WHAT IS BEING ASKED. Skipping each picture, output the entries exactly as they stand below.

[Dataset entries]
————————

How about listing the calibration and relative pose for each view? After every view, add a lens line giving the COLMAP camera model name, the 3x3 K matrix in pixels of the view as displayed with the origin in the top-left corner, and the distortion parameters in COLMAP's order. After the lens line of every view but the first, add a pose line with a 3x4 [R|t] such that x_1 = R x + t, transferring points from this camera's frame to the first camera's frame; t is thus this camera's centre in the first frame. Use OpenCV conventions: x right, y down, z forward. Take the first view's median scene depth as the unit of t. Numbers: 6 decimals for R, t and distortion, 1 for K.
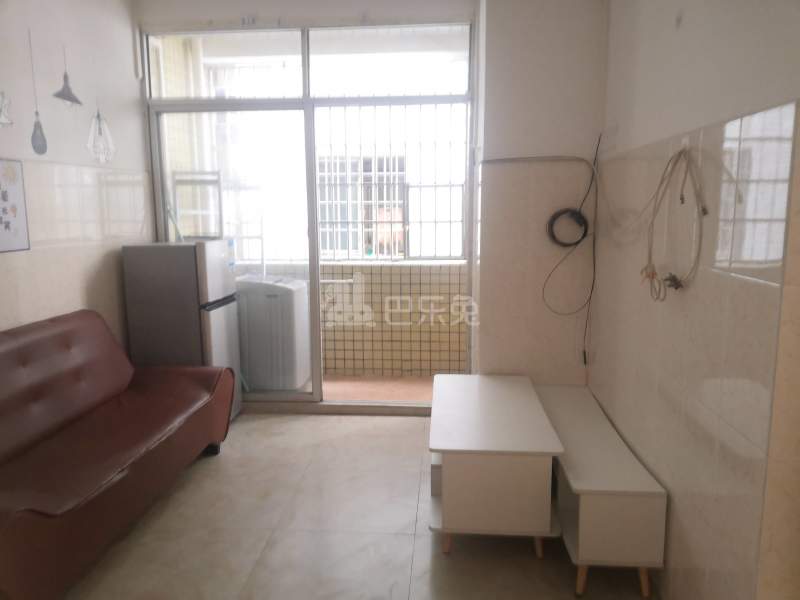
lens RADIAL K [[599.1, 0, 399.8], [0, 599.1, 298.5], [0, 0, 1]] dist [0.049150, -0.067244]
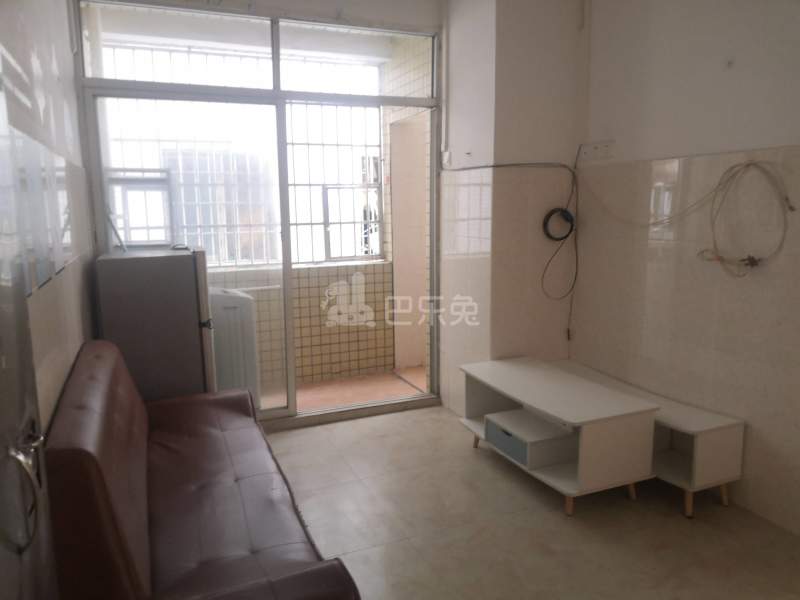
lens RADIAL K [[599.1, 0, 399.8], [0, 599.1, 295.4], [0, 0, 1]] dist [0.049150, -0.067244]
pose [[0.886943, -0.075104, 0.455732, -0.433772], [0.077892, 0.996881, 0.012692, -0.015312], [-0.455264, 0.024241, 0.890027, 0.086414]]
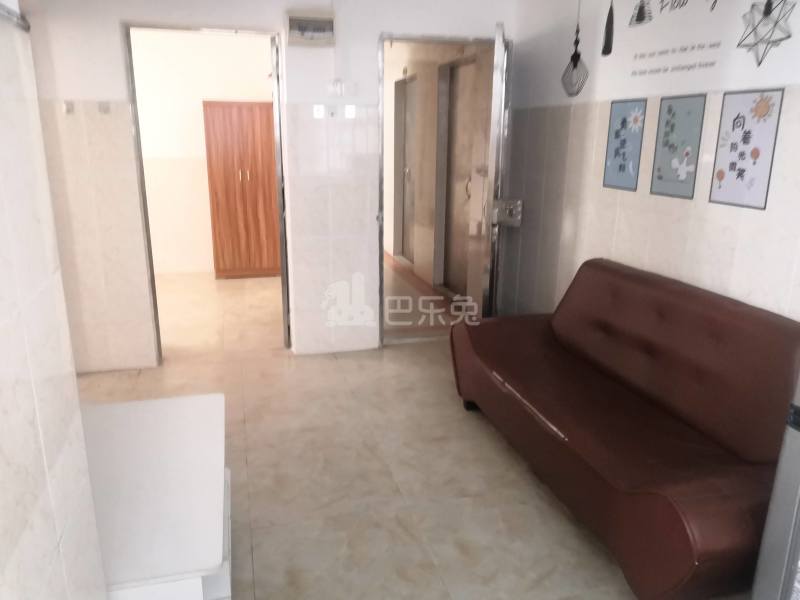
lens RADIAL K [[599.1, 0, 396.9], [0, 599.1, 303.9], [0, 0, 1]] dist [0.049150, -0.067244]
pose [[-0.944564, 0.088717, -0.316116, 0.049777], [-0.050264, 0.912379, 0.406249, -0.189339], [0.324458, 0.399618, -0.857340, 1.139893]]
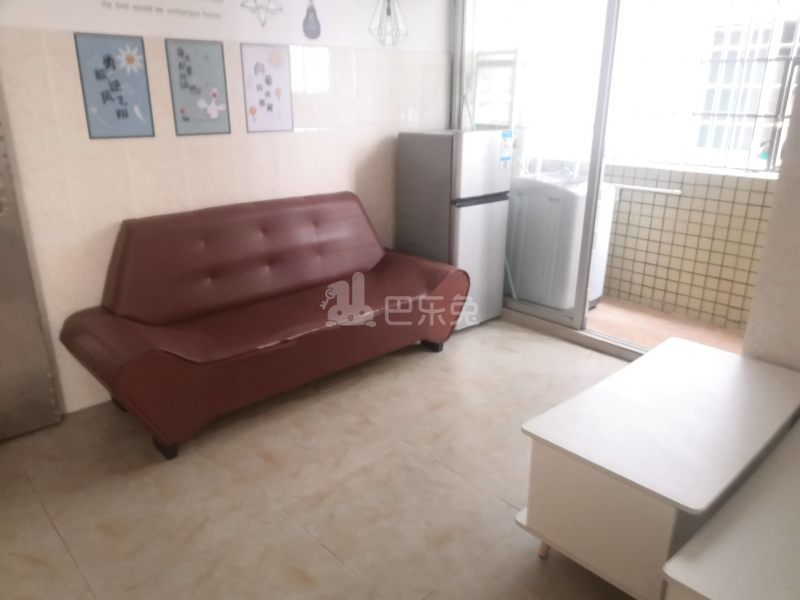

————————

WRITTEN SOLUTION.
How about listing the calibration and relative pose for each view? After every view, add a lens line giving the COLMAP camera model name, the 3x3 K matrix in pixels of the view as displayed with the origin in the top-left corner, and the distortion parameters in COLMAP's order. After the lens line of every view but the first, add a pose line with a 3x4 [R|t] such that x_1 = R x + t, transferring points from this camera's frame to the first camera's frame; t is thus this camera's centre in the first frame. Use OpenCV conventions: x right, y down, z forward. Take the first view's median scene depth as the unit of t. Numbers: 6 decimals for R, t and distortion, 1 for K.
lens RADIAL K [[599.1, 0, 399.8], [0, 599.1, 298.5], [0, 0, 1]] dist [0.049150, -0.067244]
lens RADIAL K [[599.1, 0, 399.8], [0, 599.1, 295.4], [0, 0, 1]] dist [0.049150, -0.067244]
pose [[0.886943, -0.075104, 0.455732, -0.433772], [0.077892, 0.996881, 0.012692, -0.015312], [-0.455264, 0.024241, 0.890027, 0.086414]]
lens RADIAL K [[599.1, 0, 396.9], [0, 599.1, 303.9], [0, 0, 1]] dist [0.049150, -0.067244]
pose [[-0.944564, 0.088717, -0.316116, 0.049777], [-0.050264, 0.912379, 0.406249, -0.189339], [0.324458, 0.399618, -0.857340, 1.139893]]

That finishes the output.